▶ Texto apresentado
- - - - -

Diogo, que frequentava o 4º ano de arquitectura, morreu com 22 anos, na noite de 7 de Outubro de 2001. Saiu de casa dizendo que iria resolver a sua vida na tuna e nunca mais voltou. Apesar de estar no quarto ano, continuava caloiro na tuna. Agressões durante a praxe ditaram-lhe o destino, concluiu um juiz num processo cível, conclusão que em 2013 o Supremo Tribunal de Justiça confirmou. Mas os culpados directos nunca foram julgados. Por falta de provas, o processo-crime acabou arquivado. Três anos de investigação sucumbiram a um muro de silêncio imposto na tuna.

Em entrevistas ao Diário de Notícias, à SIC e à TVI, Maria de Fátima Macedo ousou nomear os suspeitos da morte do filho. Em Fevereiro de 2014, convidada para programas naquelas televisões a propósito das mortes de seis jovens da Universidade Lusófona numa praxe na praia do Meco, que aconteceram em 2013, Maria não se contém. Recorda o caso do filho. “Existem dois suspeitos; fizeram um pacto de silêncio; chamaram-no para o matar; justiça era meter dentro da cadeia os assassinos do meu filho, porque há dois, um tal Olavo Almeida e um Armando.”

Em 2004, a jornalista Felícia Cabrita escreveu um artigo de fundo para a Grande Reportagem sobre o caso que teve grande impacto mediático por contar com os testemunhos de vários estudantes de então. Nele, alguns jovens que passaram pela tuna relataram episódios de violência. Dois deles irão também testemunhar neste julgamento. Nessa reportagem, Olavo Almeida, que apresentou a queixa contra Maria de Fátima, dizia que sempre que ele aparecia os caloiros sabiam que tinham de fazer “10 flexões”.

- - - - -

▶ Dados armazenados

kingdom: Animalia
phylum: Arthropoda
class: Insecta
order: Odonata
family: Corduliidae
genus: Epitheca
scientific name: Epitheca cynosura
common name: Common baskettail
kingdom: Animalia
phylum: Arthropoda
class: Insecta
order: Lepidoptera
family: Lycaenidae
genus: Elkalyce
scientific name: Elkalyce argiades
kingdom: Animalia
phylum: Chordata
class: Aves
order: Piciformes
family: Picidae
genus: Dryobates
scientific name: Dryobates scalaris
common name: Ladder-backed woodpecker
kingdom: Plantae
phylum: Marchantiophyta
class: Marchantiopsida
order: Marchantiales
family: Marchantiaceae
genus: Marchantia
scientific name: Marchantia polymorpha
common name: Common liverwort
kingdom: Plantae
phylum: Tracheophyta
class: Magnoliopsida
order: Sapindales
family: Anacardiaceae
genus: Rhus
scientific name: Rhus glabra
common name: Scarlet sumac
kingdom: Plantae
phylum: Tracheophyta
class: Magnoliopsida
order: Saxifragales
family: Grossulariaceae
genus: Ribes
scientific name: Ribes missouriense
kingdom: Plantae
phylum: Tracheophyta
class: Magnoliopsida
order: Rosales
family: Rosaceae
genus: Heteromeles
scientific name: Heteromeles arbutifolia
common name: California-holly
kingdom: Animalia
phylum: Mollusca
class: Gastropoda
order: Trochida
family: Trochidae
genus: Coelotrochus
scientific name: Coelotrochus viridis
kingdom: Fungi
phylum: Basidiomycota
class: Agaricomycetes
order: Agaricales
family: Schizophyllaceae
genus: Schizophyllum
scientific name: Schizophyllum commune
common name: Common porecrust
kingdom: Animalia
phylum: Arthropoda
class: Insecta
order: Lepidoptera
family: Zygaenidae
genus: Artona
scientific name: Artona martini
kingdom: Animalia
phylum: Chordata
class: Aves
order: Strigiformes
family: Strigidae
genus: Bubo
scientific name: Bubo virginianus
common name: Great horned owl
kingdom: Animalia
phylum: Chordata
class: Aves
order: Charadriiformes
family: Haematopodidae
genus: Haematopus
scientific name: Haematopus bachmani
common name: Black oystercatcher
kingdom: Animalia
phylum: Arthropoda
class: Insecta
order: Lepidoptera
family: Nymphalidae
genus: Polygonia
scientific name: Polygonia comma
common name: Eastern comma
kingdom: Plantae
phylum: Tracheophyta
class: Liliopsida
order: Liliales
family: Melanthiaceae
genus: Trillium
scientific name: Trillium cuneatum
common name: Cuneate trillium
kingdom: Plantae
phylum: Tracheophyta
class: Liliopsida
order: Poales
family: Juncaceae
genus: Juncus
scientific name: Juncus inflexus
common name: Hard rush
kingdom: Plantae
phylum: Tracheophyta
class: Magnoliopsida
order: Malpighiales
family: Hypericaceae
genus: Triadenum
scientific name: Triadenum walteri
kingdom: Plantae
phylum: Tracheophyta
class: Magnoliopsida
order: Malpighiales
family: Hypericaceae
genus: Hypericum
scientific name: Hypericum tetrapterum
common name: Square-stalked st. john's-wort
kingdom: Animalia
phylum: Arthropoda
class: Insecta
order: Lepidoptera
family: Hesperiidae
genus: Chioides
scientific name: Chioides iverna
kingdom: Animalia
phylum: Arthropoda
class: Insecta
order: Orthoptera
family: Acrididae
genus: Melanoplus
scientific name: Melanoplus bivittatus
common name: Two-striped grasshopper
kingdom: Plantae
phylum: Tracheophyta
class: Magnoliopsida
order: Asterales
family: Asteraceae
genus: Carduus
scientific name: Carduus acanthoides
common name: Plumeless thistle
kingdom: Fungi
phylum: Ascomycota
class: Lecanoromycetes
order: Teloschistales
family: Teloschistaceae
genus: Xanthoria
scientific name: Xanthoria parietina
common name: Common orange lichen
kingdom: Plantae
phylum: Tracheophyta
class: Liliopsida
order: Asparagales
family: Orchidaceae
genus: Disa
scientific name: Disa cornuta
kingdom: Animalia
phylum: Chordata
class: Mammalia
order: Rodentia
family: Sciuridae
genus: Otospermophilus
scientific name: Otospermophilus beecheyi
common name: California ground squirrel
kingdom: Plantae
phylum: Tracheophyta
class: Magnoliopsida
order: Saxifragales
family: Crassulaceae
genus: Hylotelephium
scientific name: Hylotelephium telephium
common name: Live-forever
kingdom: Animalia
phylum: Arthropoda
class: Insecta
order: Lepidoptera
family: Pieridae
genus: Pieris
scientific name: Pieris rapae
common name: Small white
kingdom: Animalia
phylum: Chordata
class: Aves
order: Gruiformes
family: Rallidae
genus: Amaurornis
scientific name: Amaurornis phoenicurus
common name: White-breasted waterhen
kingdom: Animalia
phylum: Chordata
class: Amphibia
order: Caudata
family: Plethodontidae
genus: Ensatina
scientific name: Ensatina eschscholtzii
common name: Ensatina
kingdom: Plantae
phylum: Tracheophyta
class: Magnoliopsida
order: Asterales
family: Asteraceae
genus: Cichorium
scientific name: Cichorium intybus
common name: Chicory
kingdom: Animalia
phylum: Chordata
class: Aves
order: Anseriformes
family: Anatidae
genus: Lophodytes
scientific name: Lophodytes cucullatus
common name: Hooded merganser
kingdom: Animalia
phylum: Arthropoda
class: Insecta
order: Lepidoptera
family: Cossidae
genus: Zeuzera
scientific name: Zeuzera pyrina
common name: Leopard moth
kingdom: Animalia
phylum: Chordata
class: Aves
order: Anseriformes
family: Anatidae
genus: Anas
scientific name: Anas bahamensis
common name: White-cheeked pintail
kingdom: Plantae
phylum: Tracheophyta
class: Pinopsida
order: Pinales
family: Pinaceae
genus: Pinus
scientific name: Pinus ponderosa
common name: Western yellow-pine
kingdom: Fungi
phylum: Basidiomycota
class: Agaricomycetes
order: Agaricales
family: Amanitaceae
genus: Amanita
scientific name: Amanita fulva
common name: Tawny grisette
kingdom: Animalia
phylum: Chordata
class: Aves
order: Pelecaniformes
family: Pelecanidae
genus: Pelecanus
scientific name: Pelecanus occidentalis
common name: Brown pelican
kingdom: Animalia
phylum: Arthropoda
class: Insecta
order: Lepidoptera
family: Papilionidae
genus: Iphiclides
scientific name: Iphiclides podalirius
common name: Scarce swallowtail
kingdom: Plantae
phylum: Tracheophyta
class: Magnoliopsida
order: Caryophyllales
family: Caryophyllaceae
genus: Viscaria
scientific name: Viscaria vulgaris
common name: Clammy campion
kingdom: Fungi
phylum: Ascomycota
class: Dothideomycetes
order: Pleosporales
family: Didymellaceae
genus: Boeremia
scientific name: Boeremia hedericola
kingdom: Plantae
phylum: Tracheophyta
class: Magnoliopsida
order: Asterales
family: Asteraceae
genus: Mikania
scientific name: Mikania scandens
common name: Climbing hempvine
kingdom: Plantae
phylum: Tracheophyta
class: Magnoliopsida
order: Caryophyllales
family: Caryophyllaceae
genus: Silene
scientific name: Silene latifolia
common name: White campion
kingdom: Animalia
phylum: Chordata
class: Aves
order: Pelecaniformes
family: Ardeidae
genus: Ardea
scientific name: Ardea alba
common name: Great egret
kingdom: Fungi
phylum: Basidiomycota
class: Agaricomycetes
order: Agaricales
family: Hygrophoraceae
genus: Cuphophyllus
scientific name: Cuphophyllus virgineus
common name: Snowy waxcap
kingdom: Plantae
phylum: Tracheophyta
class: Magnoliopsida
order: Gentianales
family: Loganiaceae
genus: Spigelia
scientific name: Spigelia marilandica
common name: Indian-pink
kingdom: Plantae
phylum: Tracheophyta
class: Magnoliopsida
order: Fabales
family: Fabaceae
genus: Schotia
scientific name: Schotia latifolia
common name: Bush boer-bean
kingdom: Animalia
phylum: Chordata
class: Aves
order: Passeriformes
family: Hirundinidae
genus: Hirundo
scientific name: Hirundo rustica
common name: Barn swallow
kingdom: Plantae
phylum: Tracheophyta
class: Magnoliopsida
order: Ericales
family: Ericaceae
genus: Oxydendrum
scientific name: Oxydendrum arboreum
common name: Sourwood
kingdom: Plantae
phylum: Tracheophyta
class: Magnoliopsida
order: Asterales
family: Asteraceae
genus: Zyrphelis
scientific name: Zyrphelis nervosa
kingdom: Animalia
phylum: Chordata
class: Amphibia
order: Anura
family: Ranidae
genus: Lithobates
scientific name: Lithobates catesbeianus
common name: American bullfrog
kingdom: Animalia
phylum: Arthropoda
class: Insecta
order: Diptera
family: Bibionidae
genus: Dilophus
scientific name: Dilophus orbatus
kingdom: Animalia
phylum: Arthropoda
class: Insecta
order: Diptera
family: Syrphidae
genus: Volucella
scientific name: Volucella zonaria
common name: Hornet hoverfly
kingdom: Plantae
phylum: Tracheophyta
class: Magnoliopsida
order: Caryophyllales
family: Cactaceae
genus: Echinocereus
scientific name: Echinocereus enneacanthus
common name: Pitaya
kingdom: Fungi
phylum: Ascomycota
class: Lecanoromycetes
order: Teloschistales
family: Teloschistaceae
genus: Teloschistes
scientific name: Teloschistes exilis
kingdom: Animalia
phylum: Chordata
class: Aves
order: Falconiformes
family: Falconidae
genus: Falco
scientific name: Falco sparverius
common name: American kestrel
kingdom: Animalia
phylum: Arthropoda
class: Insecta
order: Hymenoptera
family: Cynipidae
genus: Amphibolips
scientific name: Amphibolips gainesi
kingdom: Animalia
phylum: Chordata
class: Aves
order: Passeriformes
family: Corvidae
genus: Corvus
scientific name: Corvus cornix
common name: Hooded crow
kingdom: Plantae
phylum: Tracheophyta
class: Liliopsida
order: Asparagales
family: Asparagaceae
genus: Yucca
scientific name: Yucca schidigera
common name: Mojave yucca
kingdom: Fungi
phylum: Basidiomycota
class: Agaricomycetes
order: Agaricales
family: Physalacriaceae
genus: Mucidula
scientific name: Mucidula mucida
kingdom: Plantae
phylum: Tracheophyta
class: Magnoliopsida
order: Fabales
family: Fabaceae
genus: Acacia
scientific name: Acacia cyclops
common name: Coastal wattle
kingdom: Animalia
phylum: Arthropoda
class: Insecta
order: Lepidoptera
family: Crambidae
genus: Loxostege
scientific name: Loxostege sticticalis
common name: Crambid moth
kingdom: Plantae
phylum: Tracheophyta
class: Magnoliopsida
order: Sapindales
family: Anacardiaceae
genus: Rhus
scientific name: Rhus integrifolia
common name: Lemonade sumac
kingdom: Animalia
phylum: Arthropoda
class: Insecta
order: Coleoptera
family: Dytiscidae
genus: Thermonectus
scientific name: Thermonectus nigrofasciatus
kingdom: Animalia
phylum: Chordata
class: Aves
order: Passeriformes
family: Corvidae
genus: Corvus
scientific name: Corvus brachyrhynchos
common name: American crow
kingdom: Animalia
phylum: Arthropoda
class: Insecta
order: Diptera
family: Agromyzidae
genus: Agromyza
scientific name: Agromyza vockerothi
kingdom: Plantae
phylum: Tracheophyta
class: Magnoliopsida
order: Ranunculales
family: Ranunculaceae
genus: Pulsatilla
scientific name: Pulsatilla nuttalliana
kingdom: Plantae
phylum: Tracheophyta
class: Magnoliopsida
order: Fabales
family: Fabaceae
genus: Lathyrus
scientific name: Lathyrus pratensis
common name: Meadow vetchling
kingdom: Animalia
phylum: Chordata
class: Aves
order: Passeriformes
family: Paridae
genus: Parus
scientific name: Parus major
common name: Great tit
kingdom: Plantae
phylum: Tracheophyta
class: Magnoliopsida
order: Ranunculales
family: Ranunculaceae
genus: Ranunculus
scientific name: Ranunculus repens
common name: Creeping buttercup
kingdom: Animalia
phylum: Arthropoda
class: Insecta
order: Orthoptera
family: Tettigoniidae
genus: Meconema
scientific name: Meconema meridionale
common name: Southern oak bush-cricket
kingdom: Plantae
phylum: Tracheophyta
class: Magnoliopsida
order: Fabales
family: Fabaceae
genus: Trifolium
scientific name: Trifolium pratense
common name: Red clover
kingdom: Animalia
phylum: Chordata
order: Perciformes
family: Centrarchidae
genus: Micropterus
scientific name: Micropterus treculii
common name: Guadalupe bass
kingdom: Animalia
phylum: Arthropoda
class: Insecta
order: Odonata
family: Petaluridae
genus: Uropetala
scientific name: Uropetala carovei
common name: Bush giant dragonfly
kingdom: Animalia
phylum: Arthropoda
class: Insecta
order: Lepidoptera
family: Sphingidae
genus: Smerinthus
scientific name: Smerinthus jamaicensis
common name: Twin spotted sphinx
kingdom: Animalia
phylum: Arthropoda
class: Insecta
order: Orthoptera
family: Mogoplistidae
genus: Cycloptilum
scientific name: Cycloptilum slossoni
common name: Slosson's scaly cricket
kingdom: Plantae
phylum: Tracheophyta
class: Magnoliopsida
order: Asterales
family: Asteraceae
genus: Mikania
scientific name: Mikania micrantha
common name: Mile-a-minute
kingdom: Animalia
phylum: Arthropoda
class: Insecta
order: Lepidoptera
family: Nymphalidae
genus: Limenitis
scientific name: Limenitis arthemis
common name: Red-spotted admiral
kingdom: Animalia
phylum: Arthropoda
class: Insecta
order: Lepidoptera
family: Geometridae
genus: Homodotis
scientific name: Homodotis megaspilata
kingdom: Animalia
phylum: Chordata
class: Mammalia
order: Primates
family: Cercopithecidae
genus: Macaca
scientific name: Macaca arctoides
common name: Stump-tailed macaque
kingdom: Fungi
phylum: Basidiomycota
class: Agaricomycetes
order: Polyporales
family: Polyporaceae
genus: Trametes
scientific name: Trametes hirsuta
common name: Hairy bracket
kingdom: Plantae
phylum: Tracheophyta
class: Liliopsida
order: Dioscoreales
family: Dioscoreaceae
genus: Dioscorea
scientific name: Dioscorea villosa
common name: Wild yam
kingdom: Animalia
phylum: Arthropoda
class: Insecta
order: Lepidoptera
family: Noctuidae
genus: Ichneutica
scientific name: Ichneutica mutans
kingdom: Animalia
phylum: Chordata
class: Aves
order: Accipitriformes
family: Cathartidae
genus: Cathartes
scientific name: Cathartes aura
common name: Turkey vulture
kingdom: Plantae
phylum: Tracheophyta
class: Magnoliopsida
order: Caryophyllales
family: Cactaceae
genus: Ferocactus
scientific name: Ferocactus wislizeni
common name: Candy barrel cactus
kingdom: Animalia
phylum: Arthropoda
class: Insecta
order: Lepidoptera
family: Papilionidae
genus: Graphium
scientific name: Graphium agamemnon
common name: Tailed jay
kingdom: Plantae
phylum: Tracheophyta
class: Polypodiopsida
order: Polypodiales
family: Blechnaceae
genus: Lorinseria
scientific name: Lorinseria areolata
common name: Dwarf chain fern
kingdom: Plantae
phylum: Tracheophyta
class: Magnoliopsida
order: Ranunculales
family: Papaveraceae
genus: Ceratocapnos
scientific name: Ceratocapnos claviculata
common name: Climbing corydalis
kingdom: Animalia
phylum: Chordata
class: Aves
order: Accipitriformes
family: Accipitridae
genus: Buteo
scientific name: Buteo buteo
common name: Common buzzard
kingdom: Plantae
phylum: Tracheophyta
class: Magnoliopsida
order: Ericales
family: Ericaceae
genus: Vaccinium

- - - - -

▶ Exercício escrito A
Extraia do texto sobre a morte de Diogo o trecho que começa nas palavras "Diogo, que frequentava" e termina depois de "imposto na tuna.", sem alterar nada.
▶ Exercício escrito B
Explique, com base no texto sobre a morte de Diogo, por que razão o processo-crime acabou arquivado.

▶ Resposta resolvida A
Diogo, que frequentava o 4º ano de arquitectura, morreu com 22 anos, na noite de 7 de Outubro de 2001. Saiu de casa dizendo que iria resolver a sua vida na tuna e nunca mais voltou. Apesar de estar no quarto ano, continuava caloiro na tuna. Agressões durante a praxe ditaram-lhe o destino, concluiu um juiz num processo cível, conclusão que em 2013 o Supremo Tribunal de Justiça confirmou. Mas os culpados directos nunca foram julgados. Por falta de provas, o processo-crime acabou arquivado. Três anos de investigação sucumbiram a um muro de silêncio imposto na tuna.

▶ Resposta resolvida B
O processo-crime foi arquivado por falta de provas. Os três anos de investigação sucumbiram a um muro de silêncio imposto na tuna.